New judge assigned to preside over Sandusky preliminary hearing
A new judge has been assigned in the child sex-abuse case against former Pennsylvania State University football defensive coordinator Jerry Sandusky, court officials announced Wednesday.
Senior Westmoreland County, Pa. Magisterial District Judge Robert E. Scott has been named as the jurist who will preside over Sandusky’s preliminary hearing, tentatively scheduled for Dec. 7 at the Centre County Courthouse, according to the Administrative Office of Pennsylvania Courts.
The assignment came in response to a request from the Centre County Court of Common Pleas, the AOPC stated, and follows controversy surrounding Sandusky’s bail proceedings after his arraignment.
Sandusky was arraigned earlier this month by Magisterial District Judge Leslie Dutchcot in Bellefonte, Pa.
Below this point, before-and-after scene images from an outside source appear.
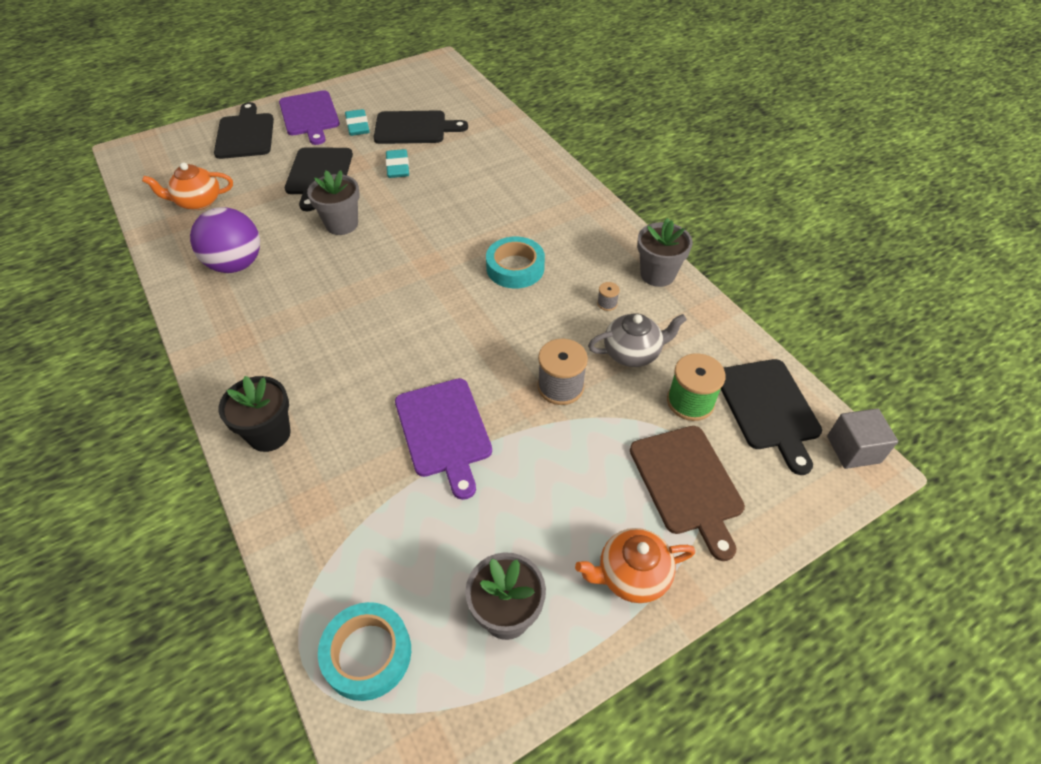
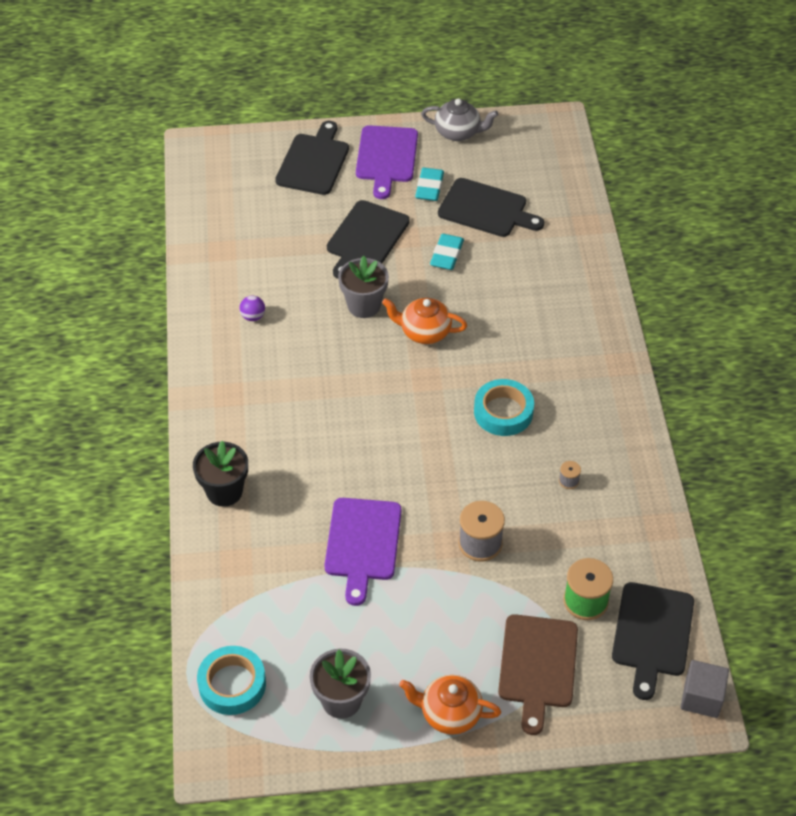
camera: 25 degrees right, 0 degrees up
(198, 202) = (242, 233): orange teapot -> orange teapot (424, 332)
(236, 264) = (253, 316): purple ball -> purple ball, size x0.42
(632, 353) = (563, 537): grey teapot -> grey teapot (458, 132)
(657, 274) = (636, 469): grey flower pot -> none

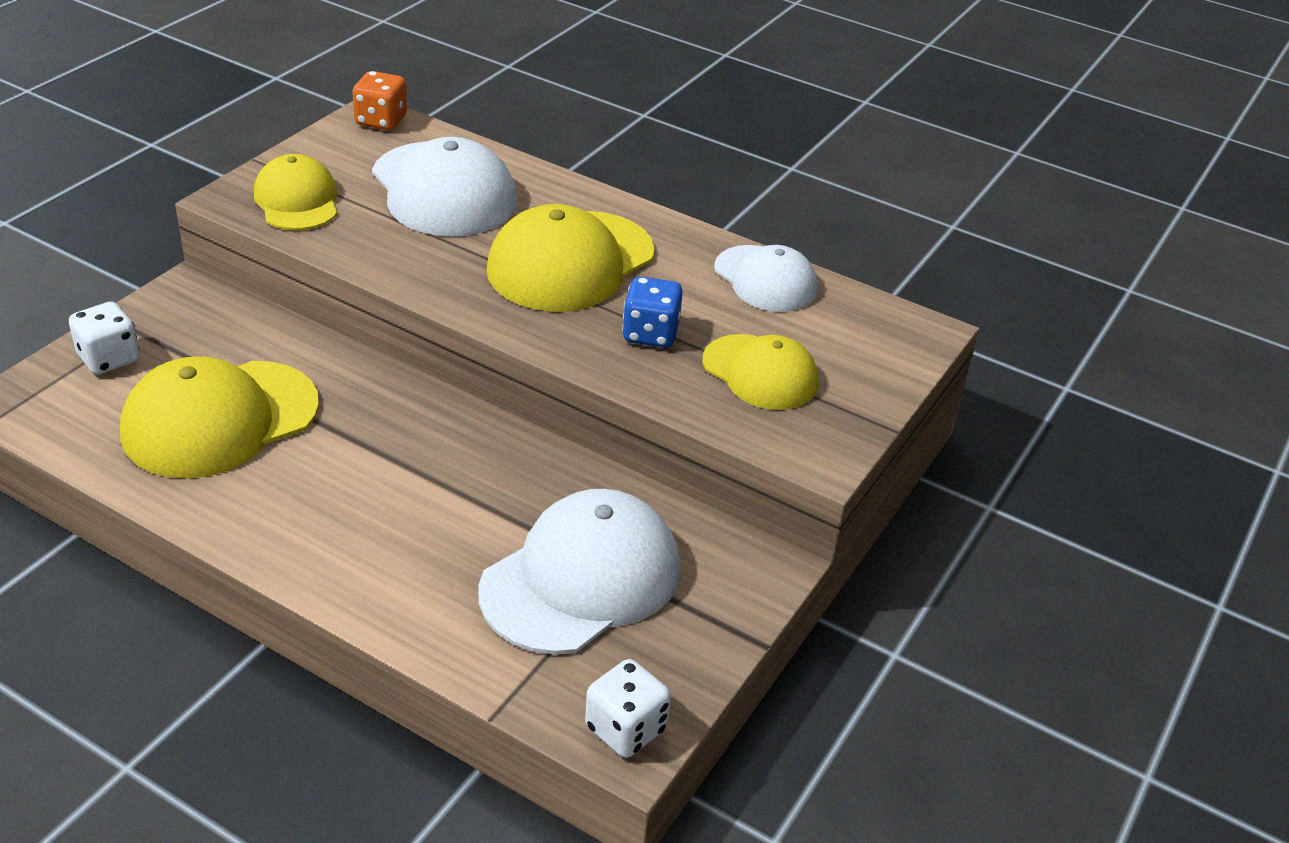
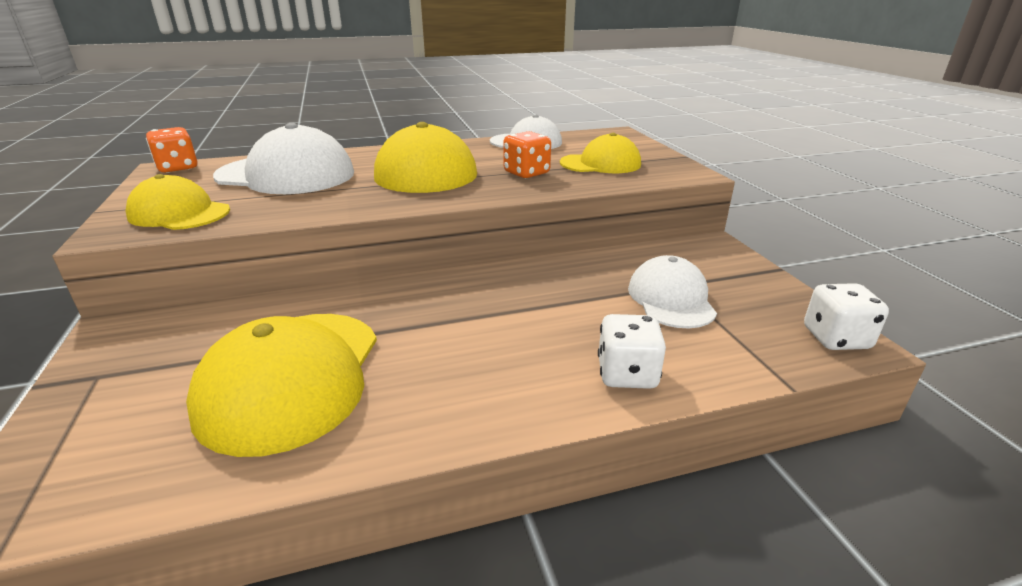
camera: 45 degrees left, 10 degrees down
(109, 359) = (99, 408): white dice -> white dice (627, 374)
(581, 579) = (671, 299): white cap -> white cap, size x0.63
(650, 334) = (526, 173): blue dice -> orange dice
He was released on $100,000 unsecured bail, despite a push for larger bail by prosecutors.
It was soon discovered that Dutchcot was a volunteer and donor to the Second Mile, the nonprofit organization Sandusky founded in the late 1970s that helps underprivileged kids.
It was at the Second Mile that Sandusky allegedly met the young boys he would go on to sexually molest, according to the grand jury presentment handed up recently in the Penn State child sex-abuse scandal that has rocked not just Pennsylvania, but the nation.
The scandal also led to the firings of longtime Penn State football coach Joe Paterno and the school’s president, Graham Spanier.
The AOPC announcement said the move to switch judges at this stage of the game was designed to rid the process of any perceived improprieties.
“[Judge Scott] has no known connections with the Pennsylvania State University, the Second Mile charity, nor any officers or representatives of any of those entities,” the Administrative Office of Pennsylvania Courts announcement states.
Scott, who has been a jurist since 1964, has retired from active service but remains available by appointment to hear cases.
Some had criticized Dutchcot’s involvement in the Sandusky case after it became known that she had ties to the Second Mile.
On Wednesday, Lynn A. Marks, the executive director of the advocacy group Pennsylvanians for Modern Courts, told the Pennsylvania Record that Dutchcot should have made her connections to Sandusky known prior to being assigned over his arraignment proceedings.
“Judge Dutchcot should have put this information on the record and given the parties an opportunity to request her recusal from the case,” Marks said. “In fact, we believe that recusal would have been the wise decision, but Pennsylvania gives a lot of discretion to judges regarding recusal decisions.”
In addition to the judge replacement news, the AOPC also announced that, given the strong public interest in the Penn State case, a new website has been launched to keep interested parties up-to-date.
Any information on the Sandusky case as it moves forward can be found at: www.co.centre.pa.us/media.